ぐちゃぐちゃは解くときにも三時間かかった

秋嶋七月

パーマと編み込みで約五時間

 もう随分昔、ドレッドヘアにしていたことがある。

 髪型服装が自由な職場だったこと、妹がドレッドヘアを実際に見てみたいからやってくれるなら金を出す、と言ったので面白そうだと乗ってみた。

 私の毛量は人の2倍以上あり、更に癖毛だったので、反対にキツいパーマを当てるのもありじゃないかと考えたのもある。

 ただドレッドヘアの知識は乏しく、ヒップホップやレゲエの人がしてるよね、くらい。ぼんやりとしたイメージしか持っていなかった。

 妹がドレッドヘアの施術が可能な美容室を探して予約をとった。

「えっ、四時間もかかるんですか?」

「お姉さん、髪の量が多いからもっとかかるかもねぇ」

 ドレッドヘアを作るにはいくつかの手法があるが、その時は針金でパーマを当て、アフロヘアのような細かな状態にして更にそれをかぎ針細かく絡めて編んでいく方法をとった。

 説明だけで途方もなく細かな作業だとわかった。

 三人の美容師がかかりきりでパーマに二時間。それを編むのに三時間。

 立派なドレッドが出来上がった。

 恐る恐る触れた時のぽわぽわした感触が、すごく楽しかった記憶がある。

 だがしかし、ドレッドヘアは維持がなかなかに大変で。

 普通に髪を洗ってトリートメントなんてしたら髪が解ける。

 毛束を維持しつつ頭皮を洗い、濯ぎはできる限り丁寧に。乾かす時もじっくりしっかり。でないと中で蒸れたり、匂いや汚れが残ったり。

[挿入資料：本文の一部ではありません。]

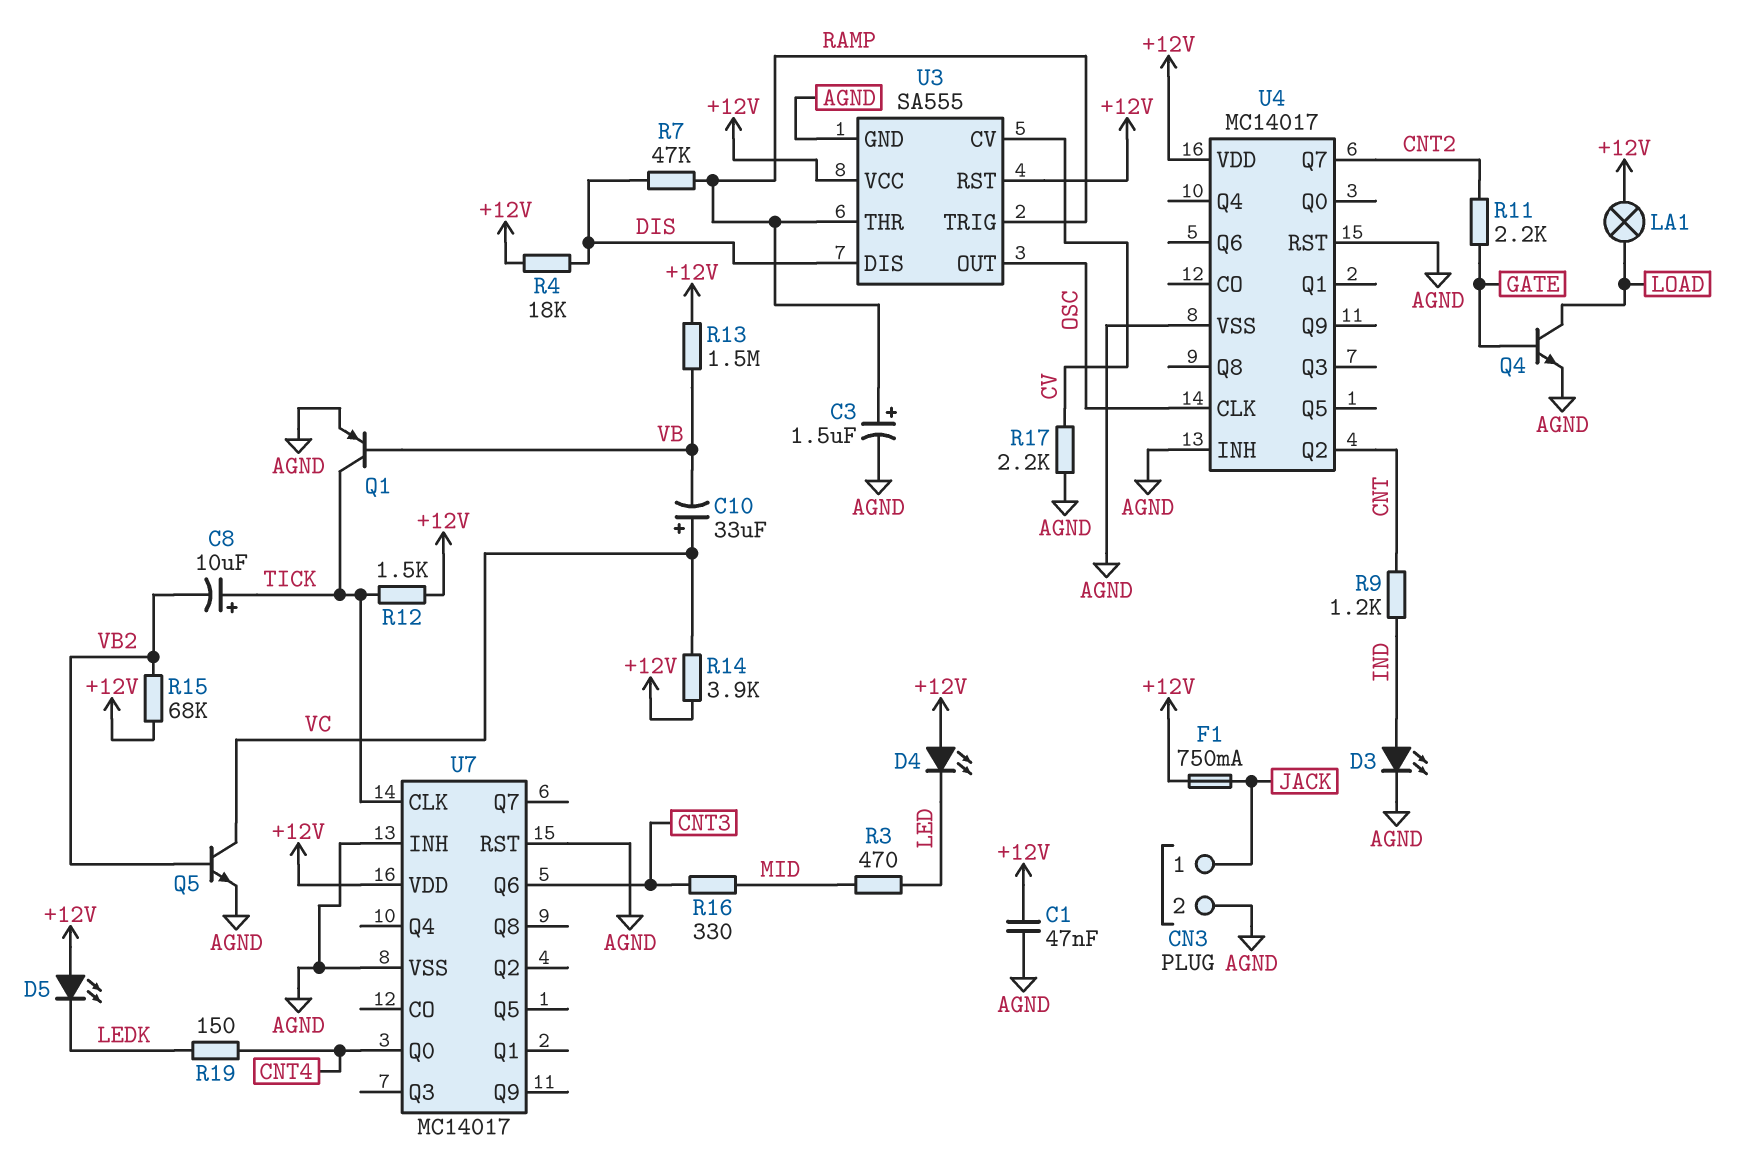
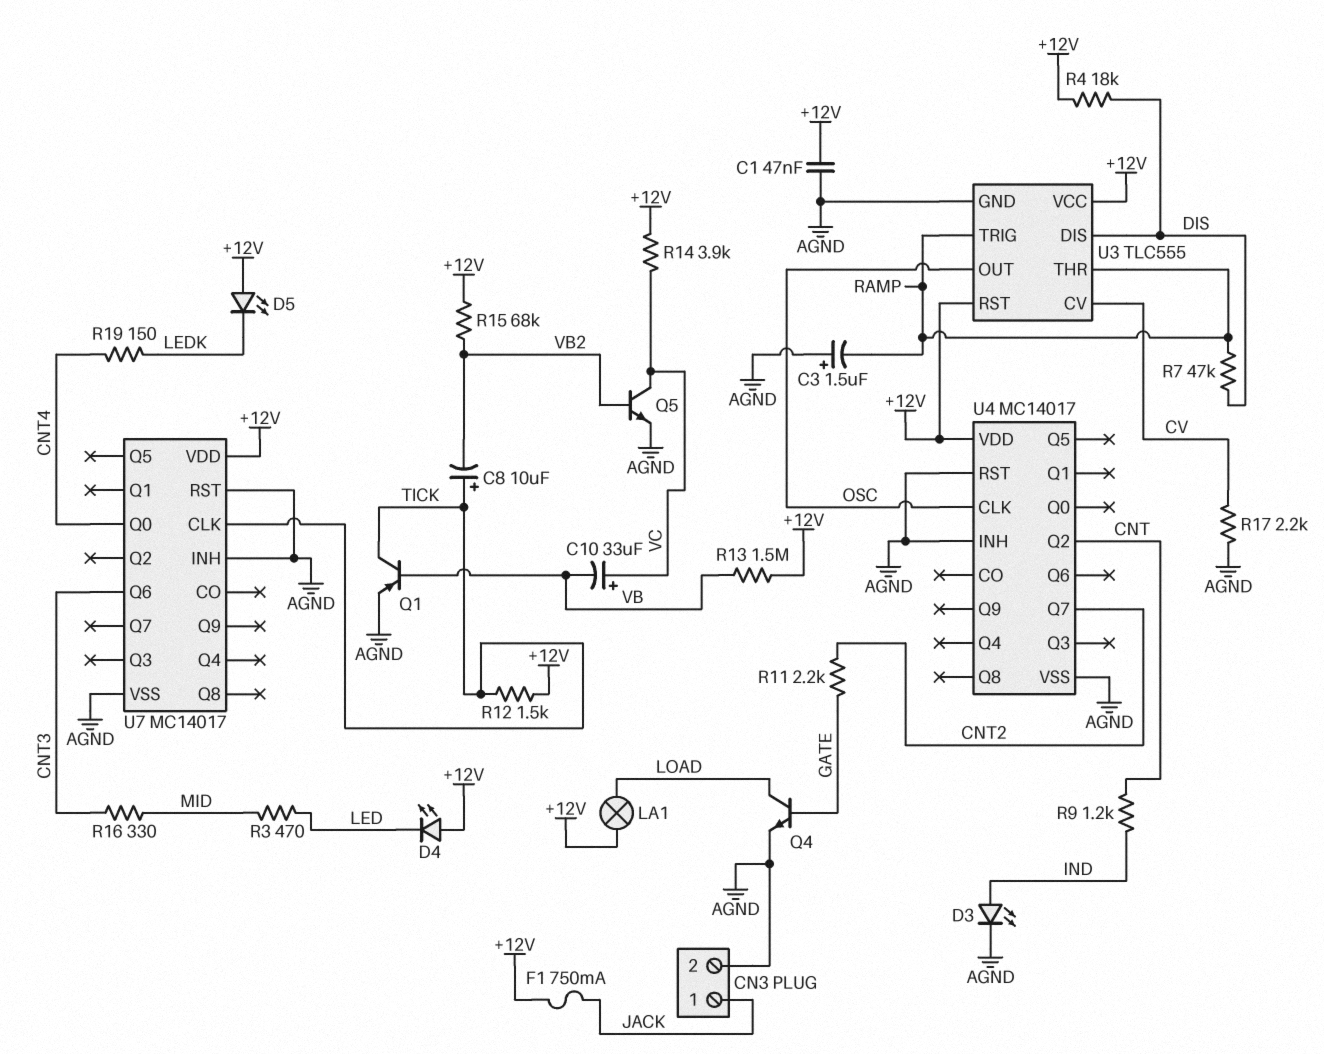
C3: 1.5uF (plus RAMP, minus AGND) -> 1.5uF (plus AGND, minus RAMP)
U3: SA555 -> TLC555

 できる限り美容師の教えを守っていたけれど、半年経つころには私の髪の根元がぐちゃぐちゃだった。

 伸びてきた髪と解けてきた髪が如何ともし難い状態になったことで、とうとうお手上げ。

 ぐちゃぐちゃになった髪を今度は丁寧に解いてもらって私のドレッドヘア期間は終了。

  存外似合うと周囲からの評判も良く、Tシャツデニムでもおしゃれに見えたのは嬉しかったが、ずぼらで大雑把な性格には向かない髪型だった。

 ドレッドヘアに敬意を表したい。